Görev Tanımı - Kıdem tazminatı hakkındaki metinde adı geçen bütün kişileri lütfen sıralayın.
──────── Çalışma Metni
Hükümetin yalanına göre, işçilerin %15-20 lik kesimi kıdem
tazminatını alabiliyormuş! Sendikalar bu oranın gerçek dışı
olduğunu açıkladılar bile.
Türkiye’de ilk
olarak 1936 yılında kazanılan kıdem tazminatı hakkının gaspı
ilk olarak 1954 yılında gündeme gelmiş, daha sonra tekrar tekrar
tartışılmıştır. 12 eylül darbesinden iki hafta sonra Vehbi
Koç’un Kenan Evren’e yazdığı mektuptan bir kesit durumu
özetlemektedir. ‘’ “5-
Kıdem tazminatı karşılıkları kurulacak bir fonda toplanmalıdır.
İşçilere ödenecek yıllık miktarlar ayrıldıktan sonra, geriye
kalan kısım kamu ve özel sektör yatırımları için düşük
faizle kullandırılmalı ve bu fonun yeni işgücü yaratması
sağlanmalıdır.’’
Bir
de Bülent Eczacıbaşı’nın 2000 yılında yaptığı bir
röportaja bakalım. "Kıdem
tazminatı, işsizlik sigortası ve iş güvencesinin birlikte ele
alınmasını isteyen Eczacıbaşı: 'Bunlar kazanılmış haklardır
dokunamazsınız, şimdi yeni hakları bunlara ilave edelim' derseniz
bu yatırımcıları caydırır."
────────────────
──────── Çıkarılan Malzeme
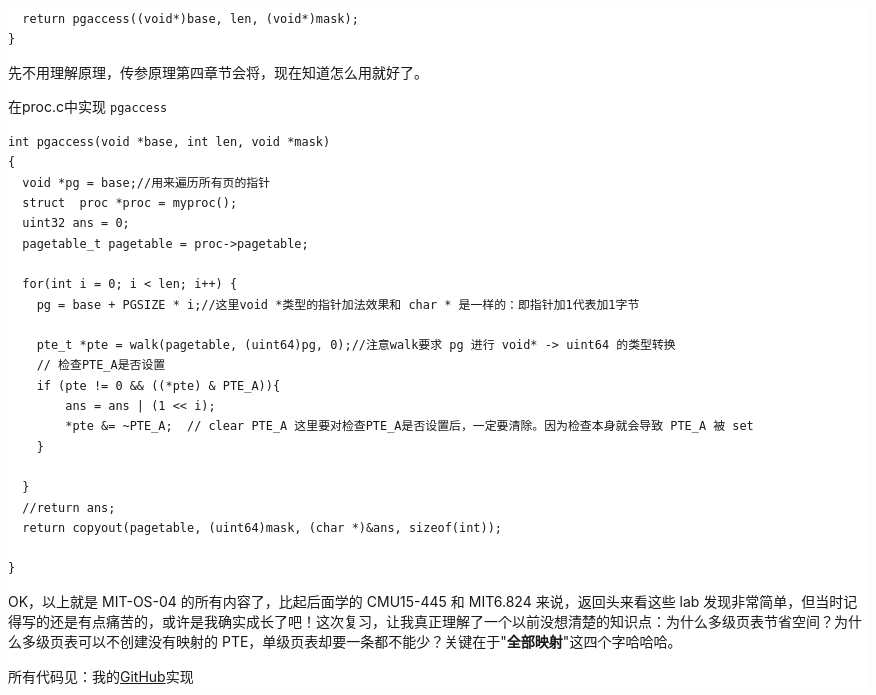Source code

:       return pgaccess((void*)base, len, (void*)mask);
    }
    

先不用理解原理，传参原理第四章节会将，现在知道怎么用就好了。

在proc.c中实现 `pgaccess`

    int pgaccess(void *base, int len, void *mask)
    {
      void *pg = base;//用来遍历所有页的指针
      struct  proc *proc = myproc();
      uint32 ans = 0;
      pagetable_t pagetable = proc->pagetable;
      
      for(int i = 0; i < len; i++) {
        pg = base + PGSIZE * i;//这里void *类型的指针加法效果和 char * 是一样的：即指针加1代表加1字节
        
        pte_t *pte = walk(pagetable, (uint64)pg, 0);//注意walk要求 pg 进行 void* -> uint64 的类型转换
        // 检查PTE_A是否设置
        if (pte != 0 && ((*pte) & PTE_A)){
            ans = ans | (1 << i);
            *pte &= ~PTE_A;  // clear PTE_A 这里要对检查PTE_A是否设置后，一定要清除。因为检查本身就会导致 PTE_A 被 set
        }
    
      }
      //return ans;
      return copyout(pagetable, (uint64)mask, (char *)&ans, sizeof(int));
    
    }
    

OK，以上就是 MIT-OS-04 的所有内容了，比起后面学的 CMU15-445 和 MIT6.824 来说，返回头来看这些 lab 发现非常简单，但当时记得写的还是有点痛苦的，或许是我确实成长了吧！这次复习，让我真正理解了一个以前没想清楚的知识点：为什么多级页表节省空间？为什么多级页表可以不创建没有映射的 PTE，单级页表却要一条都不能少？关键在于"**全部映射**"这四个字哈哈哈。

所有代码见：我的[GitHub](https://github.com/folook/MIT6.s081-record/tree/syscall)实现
────────────────
Cevap - Vehbi Koç, Kenan Evren, Bülent Eczacıbaşı